Under the Ottoman empire that lasted from 1517 for four hundred years until 1917 Palestine was used as a general term to describe the Arab Muslim country in the southern Sham region. It was also used among the the indigenous people of Palestine as a social and cultural term. But Palestine was not an official designation under the Ottomans and some Arabs during this period referred to the area as Al-Sham.
Some historians claim that the term Palestine was entirely forgotten by local Arabs in the Ottoman Period and was only brought back to the by Arab Christians who were in touch with Europe.
But there are several leading Palestinian Muslim jurists and writers who used the term Filastin to refer to the country, such as Khari al Din al Ramli and Mujir al Din al Ulaymi.
Also the writer Salih ibn Ahmad al Tumurtashi writes in the 17th century a book called: The complete knowledge and remembering the holy land and its boundaries and remembering the land of Palestine and its boundaries and Al Sham.
He used the terms Filastin, the land of Palestine, the people of Palestine, the boundaries of Palestine and the memory of Palestine, to describe his own country.
In the 19th century we see that more and more pilgrims come from Europe to visit the Holy Land and the maps and travel books that date from that time use the terms holy land, terra sancta and Palestine interchangeably. For example Thomas Wright's book : Early Travels in Palestine, about early pilgrims that went to Palestine. And Leslie Porter's Handbook for Travelers in Syria and Palestine. And there are many more, but I won't bore you with that, you can read all of that in detail in the book of Nur Masalha.

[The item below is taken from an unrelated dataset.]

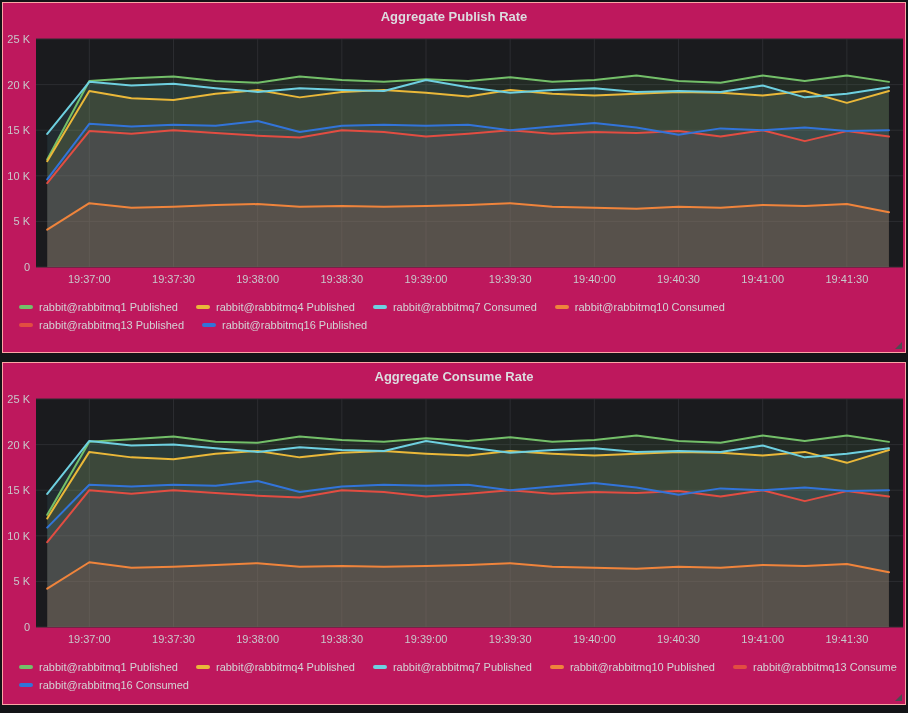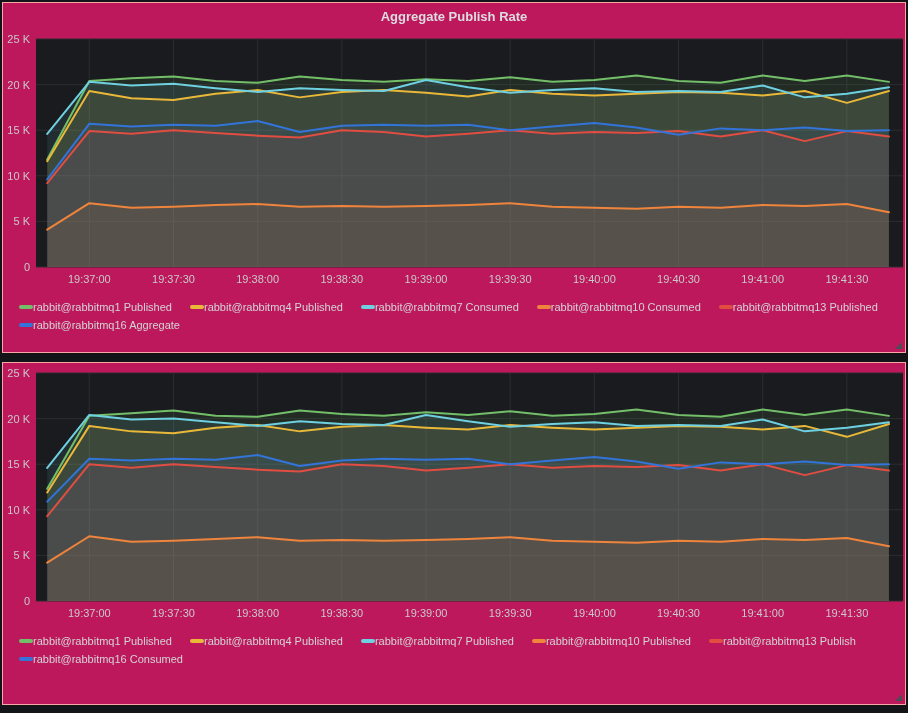"rabbit@rabbitmq1 Published" .legend-item { gap: none -> 6px }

But not only the Christian pilgrims, even the Jewish Zionists used the term Palestine when they made the famous poster dating from the year 1936 on which you see a view of the old city of Jerusalem with the Dome of the Rock and the text in big font : Visit Palestine
In the British Mandate period the name Palestine was very common, they actually called it the British Mandate of Palestine. The Palestinians received a British issued passport with the word Palestine prominent on the cover. The name Palestine appeared on newspapers, on the local currency (the Palestinian pound) on posters for the Palestinian railways, on postcards and stamps and on telegrams from the Palestine posts, telegraphs and telephones company.

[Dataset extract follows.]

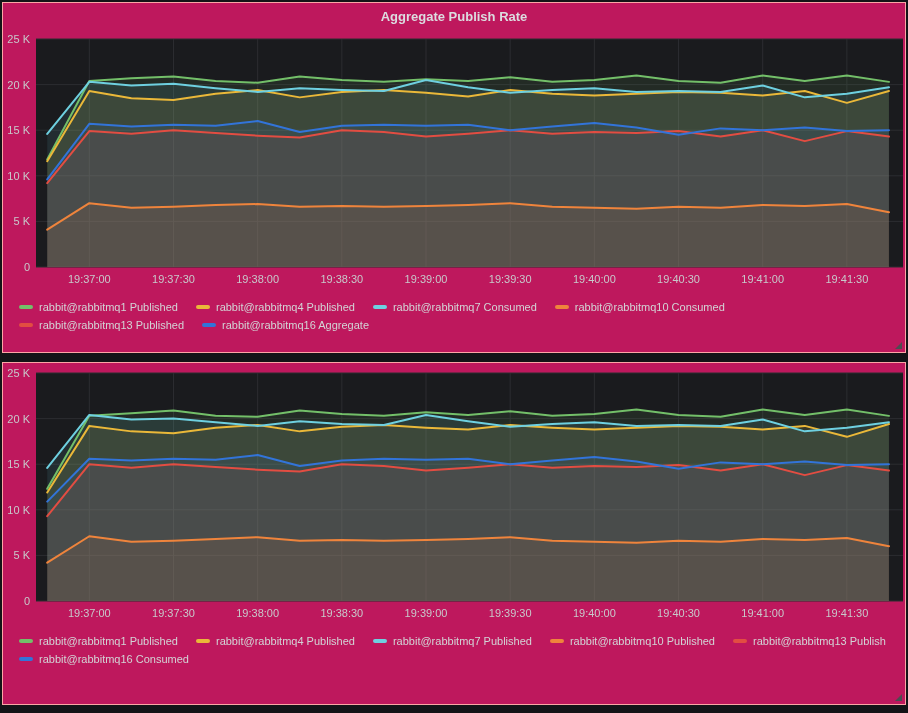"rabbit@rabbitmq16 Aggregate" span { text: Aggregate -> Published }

I could go on giving more examples, but I think by now it is clear that the name Palestine that originally started in the late bronze age with the root letters PLST and via Peleset, Philistia and Palaistine, has remained a common name used to describe the area that Palestinians, the inhabitants of the land, consider their homeland Palestine. These inhabitants have seen empires come and go, they have had different rulers, governors, they paid taxes to different administrations. And while the rulers came and went, the natives, the locals, kept working the land, producing food, producing artisan work, developing intellectually, having dreams and hopes and creating a common history, heritage and culture with habits, food tradition, dance, music, embroidery and many more aspects of their common identity.